Furthermore, the authors conclude,
“Most of the primary causes of human mortality and decline are strongly correlated with age and free-radical processes, including heart disease, stroke, Type II diabetes, many cancers, neurodegenerative diseases, and inflammatory and autoimmune conditions. Successful intervention into the ageing process could consequently prevent or forestall all of these.”
An important note on the above study is how most of the bio-markers to assess the aging process are linked to many diseases. One could argue the underlying issue of most diseases is inflammation (click here for a taste of this research). Recently, the Stroke Journal published results on the link of inflammation to high blood pressure and Alzheimer’s. Specifically, those with high blood pressure had an increased risk of developing Alzheimer’s later in life.
What I found impressive about this study is that scientists tested the synergism of more than one ingredient. (Most drug and nutrient studies do not take into account reactions with other drugs). This is a more accurate portrayal of the use of nutrients today. Although it may be argued that controlling for one variable can show an effect of that variable, it doesn’t necessarily exhibit everyday use by the consumer or safety.

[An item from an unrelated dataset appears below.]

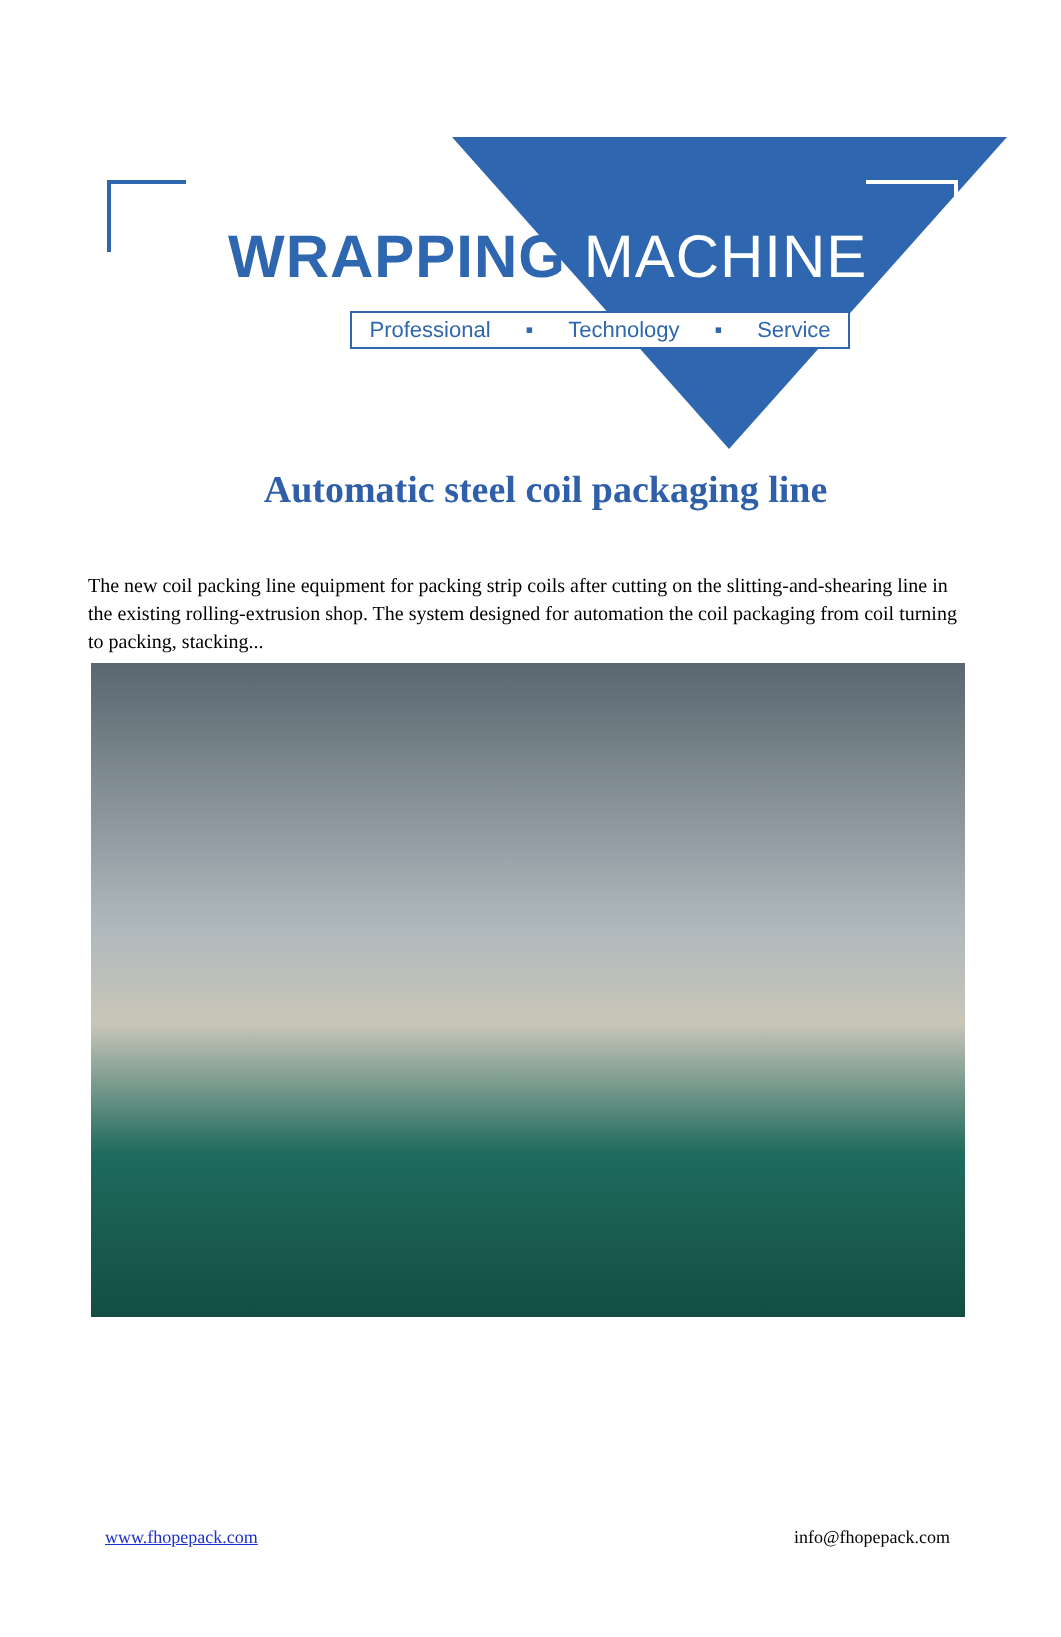WRAPPING MACHINE
Professional ▪ Technology ▪ Service
Automatic steel coil packaging line
The new coil packing line equipment for packing strip coils after cutting on the slitting-and-shearing line in the existing rolling-extrusion shop. The system designed for automation the coil packaging from coil turning to packing, stacking...
www.fhopepack.com info@fhopepack.com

Another study in Alzheimer’s & Dementia demonstrated that the useuridine, choline, docosahexaenoic acid (DHA), B vitamins, phospholipids and antioxidants, “improved memory (delayed verbal recall) in mild AD patients. This proof-of-concept study justifies further clinical trials.” The mechanism behind these nutrients may be through improving actual neural synapse connection! This use of synergism in research may be a growing trend as medicine begins to shift from a one pill panacea to prevention and healthy living.
What I enjoy about the concept of Naturopathic and Functional medicine is the determination to get to the root cause of the issue, not to just simply surpress inflammation or other symptoms with natural pharmocopias. The job of an integrative health care practitioner is not to keep you dependent on supplements, but rather to address the cause of the inflammation, whether it be from immune imbalances, hormonal de-regulation, or gut dysfunction.
“Doctor” in latin means teacher. I consider it my job to educate my patients on how their body works and how to get in tune with it’s healing potential. This requires attention in getting to know the patient as a person as well as through the observance of objective blood measures.
A healthy diet, supplementation, and lifestyle plan for your current needs can do wonders for calming inflammation. This individualized plan can be found in individualized health care where the doctor and patient work together for a common goal.